* Task *
Give back every entry, exactly as written.

Dataset entries:

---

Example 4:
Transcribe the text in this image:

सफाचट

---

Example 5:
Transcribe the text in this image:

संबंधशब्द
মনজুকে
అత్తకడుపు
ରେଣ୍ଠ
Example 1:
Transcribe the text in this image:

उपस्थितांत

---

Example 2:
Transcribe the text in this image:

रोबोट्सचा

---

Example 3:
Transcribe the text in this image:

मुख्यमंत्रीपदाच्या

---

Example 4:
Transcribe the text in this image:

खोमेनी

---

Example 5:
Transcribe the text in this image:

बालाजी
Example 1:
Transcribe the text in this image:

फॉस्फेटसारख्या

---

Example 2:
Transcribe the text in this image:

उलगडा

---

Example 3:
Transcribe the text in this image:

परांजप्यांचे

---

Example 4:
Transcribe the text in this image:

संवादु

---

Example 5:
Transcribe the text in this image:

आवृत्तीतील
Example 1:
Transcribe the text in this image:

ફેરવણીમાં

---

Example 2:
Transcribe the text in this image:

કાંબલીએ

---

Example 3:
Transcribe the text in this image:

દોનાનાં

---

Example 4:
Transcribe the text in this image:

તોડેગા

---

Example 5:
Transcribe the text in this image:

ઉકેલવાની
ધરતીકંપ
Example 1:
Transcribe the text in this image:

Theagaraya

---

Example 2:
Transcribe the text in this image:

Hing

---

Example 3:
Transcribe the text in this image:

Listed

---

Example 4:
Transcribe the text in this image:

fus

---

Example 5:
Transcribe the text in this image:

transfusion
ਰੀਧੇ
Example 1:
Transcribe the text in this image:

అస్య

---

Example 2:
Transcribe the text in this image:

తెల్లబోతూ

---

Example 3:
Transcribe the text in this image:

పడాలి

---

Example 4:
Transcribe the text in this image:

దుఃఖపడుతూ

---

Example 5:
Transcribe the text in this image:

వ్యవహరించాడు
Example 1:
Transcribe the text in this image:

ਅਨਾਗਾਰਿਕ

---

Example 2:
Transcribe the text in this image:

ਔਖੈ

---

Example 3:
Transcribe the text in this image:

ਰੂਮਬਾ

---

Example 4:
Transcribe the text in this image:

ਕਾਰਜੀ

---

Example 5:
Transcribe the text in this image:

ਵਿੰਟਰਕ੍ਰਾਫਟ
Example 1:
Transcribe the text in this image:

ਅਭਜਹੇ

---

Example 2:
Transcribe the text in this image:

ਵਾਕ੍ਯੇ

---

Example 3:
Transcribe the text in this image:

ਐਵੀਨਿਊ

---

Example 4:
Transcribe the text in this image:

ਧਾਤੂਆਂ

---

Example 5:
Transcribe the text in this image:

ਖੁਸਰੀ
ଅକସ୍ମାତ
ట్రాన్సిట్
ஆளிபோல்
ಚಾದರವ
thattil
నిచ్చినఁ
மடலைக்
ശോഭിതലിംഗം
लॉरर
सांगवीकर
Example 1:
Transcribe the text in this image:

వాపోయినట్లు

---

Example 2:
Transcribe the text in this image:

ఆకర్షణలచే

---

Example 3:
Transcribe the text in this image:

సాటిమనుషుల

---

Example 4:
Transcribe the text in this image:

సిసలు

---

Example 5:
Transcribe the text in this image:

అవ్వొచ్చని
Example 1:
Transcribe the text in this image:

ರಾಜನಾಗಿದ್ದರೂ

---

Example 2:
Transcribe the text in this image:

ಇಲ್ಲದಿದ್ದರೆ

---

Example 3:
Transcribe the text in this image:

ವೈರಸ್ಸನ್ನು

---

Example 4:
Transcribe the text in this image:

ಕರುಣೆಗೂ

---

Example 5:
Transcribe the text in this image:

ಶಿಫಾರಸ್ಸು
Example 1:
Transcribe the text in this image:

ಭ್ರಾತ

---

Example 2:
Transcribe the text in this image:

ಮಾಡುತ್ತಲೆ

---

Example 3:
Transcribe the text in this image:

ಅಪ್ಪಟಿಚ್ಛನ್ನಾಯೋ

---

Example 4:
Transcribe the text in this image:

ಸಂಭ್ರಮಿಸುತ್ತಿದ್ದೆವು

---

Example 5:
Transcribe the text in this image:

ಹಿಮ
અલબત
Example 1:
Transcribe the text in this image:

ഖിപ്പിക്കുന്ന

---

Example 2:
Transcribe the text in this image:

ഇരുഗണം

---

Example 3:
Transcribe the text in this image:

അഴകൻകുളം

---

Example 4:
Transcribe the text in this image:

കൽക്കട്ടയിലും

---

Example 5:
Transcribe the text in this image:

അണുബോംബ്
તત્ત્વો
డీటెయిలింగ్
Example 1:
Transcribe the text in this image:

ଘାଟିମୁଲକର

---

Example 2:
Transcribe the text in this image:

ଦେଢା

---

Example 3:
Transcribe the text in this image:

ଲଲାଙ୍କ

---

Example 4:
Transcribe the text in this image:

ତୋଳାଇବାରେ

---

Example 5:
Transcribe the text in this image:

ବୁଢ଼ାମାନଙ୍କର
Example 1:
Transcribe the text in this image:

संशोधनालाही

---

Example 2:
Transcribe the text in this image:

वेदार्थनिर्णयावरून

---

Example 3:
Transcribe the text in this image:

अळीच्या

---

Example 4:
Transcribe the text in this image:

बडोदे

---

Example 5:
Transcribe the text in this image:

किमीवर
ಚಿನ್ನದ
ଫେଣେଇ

* Task answer *
---

Example 4:
Transcribe the text in this image:

सफाचट

---

Example 5:
Transcribe the text in this image:

संबंधशब्द
মনজুকে
అత్తకడుపు
ରେଣ୍ଠ
Example 1:
Transcribe the text in this image:

उपस्थितांत

---

Example 2:
Transcribe the text in this image:

रोबोट्सचा

---

Example 3:
Transcribe the text in this image:

मुख्यमंत्रीपदाच्या

---

Example 4:
Transcribe the text in this image:

खोमेनी

---

Example 5:
Transcribe the text in this image:

बालाजी
Example 1:
Transcribe the text in this image:

फॉस्फेटसारख्या

---

Example 2:
Transcribe the text in this image:

उलगडा

---

Example 3:
Transcribe the text in this image:

परांजप्यांचे

---

Example 4:
Transcribe the text in this image:

संवादु

---

Example 5:
Transcribe the text in this image:

आवृत्तीतील
Example 1:
Transcribe the text in this image:

ફેરવણીમાં

---

Example 2:
Transcribe the text in this image:

કાંબલીએ

---

Example 3:
Transcribe the text in this image:

દોનાનાં

---

Example 4:
Transcribe the text in this image:

તોડેગા

---

Example 5:
Transcribe the text in this image:

ઉકેલવાની
ધરતીકંપ
Example 1:
Transcribe the text in this image:

Theagaraya

---

Example 2:
Transcribe the text in this image:

Hing

---

Example 3:
Transcribe the text in this image:

Listed

---

Example 4:
Transcribe the text in this image:

fus

---

Example 5:
Transcribe the text in this image:

transfusion
ਰੀਧੇ
Example 1:
Transcribe the text in this image:

అస్య

---

Example 2:
Transcribe the text in this image:

తెల్లబోతూ

---

Example 3:
Transcribe the text in this image:

పడాలి

---

Example 4:
Transcribe the text in this image:

దుఃఖపడుతూ

---

Example 5:
Transcribe the text in this image:

వ్యవహరించాడు
Example 1:
Transcribe the text in this image:

ਅਨਾਗਾਰਿਕ

---

Example 2:
Transcribe the text in this image:

ਔਖੈ

---

Example 3:
Transcribe the text in this image:

ਰੂਮਬਾ

---

Example 4:
Transcribe the text in this image:

ਕਾਰਜੀ

---

Example 5:
Transcribe the text in this image:

ਵਿੰਟਰਕ੍ਰਾਫਟ
Example 1:
Transcribe the text in this image:

ਅਭਜਹੇ

---

Example 2:
Transcribe the text in this image:

ਵਾਕ੍ਯੇ

---

Example 3:
Transcribe the text in this image:

ਐਵੀਨਿਊ

---

Example 4:
Transcribe the text in this image:

ਧਾਤੂਆਂ

---

Example 5:
Transcribe the text in this image:

ਖੁਸਰੀ
ଅକସ୍ମାତ
ట్రాన్సిట్
ஆளிபோல்
ಚಾದರವ
thattil
నిచ్చినఁ
மடலைக்
ശോഭിതലിംഗം
लॉरर
सांगवीकर
Example 1:
Transcribe the text in this image:

వాపోయినట్లు

---

Example 2:
Transcribe the text in this image:

ఆకర్షణలచే

---

Example 3:
Transcribe the text in this image:

సాటిమనుషుల

---

Example 4:
Transcribe the text in this image:

సిసలు

---

Example 5:
Transcribe the text in this image:

అవ్వొచ్చని
Example 1:
Transcribe the text in this image:

ರಾಜನಾಗಿದ್ದರೂ

---

Example 2:
Transcribe the text in this image:

ಇಲ್ಲದಿದ್ದರೆ

---

Example 3:
Transcribe the text in this image:

ವೈರಸ್ಸನ್ನು

---

Example 4:
Transcribe the text in this image:

ಕರುಣೆಗೂ

---

Example 5:
Transcribe the text in this image:

ಶಿಫಾರಸ್ಸು
Example 1:
Transcribe the text in this image:

ಭ್ರಾತ

---

Example 2:
Transcribe the text in this image:

ಮಾಡುತ್ತಲೆ

---

Example 3:
Transcribe the text in this image:

ಅಪ್ಪಟಿಚ್ಛನ್ನಾಯೋ

---

Example 4:
Transcribe the text in this image:

ಸಂಭ್ರಮಿಸುತ್ತಿದ್ದೆವು

---

Example 5:
Transcribe the text in this image:

ಹಿಮ
અલબત
Example 1:
Transcribe the text in this image:

ഖിപ്പിക്കുന്ന

---

Example 2:
Transcribe the text in this image:

ഇരുഗണം

---

Example 3:
Transcribe the text in this image:

അഴകൻകുളം

---

Example 4:
Transcribe the text in this image:

കൽക്കട്ടയിലും

---

Example 5:
Transcribe the text in this image:

അണുബോംബ്
તત્ત્વો
డీటెయిలింగ్
Example 1:
Transcribe the text in this image:

ଘାଟିମୁଲକର

---

Example 2:
Transcribe the text in this image:

ଦେଢା

---

Example 3:
Transcribe the text in this image:

ଲଲାଙ୍କ

---

Example 4:
Transcribe the text in this image:

ତୋଳାଇବାରେ

---

Example 5:
Transcribe the text in this image:

ବୁଢ଼ାମାନଙ୍କର
Example 1:
Transcribe the text in this image:

संशोधनालाही

---

Example 2:
Transcribe the text in this image:

वेदार्थनिर्णयावरून

---

Example 3:
Transcribe the text in this image:

अळीच्या

---

Example 4:
Transcribe the text in this image:

बडोदे

---

Example 5:
Transcribe the text in this image:

किमीवर
ಚಿನ್ನದ
ଫେଣେଇ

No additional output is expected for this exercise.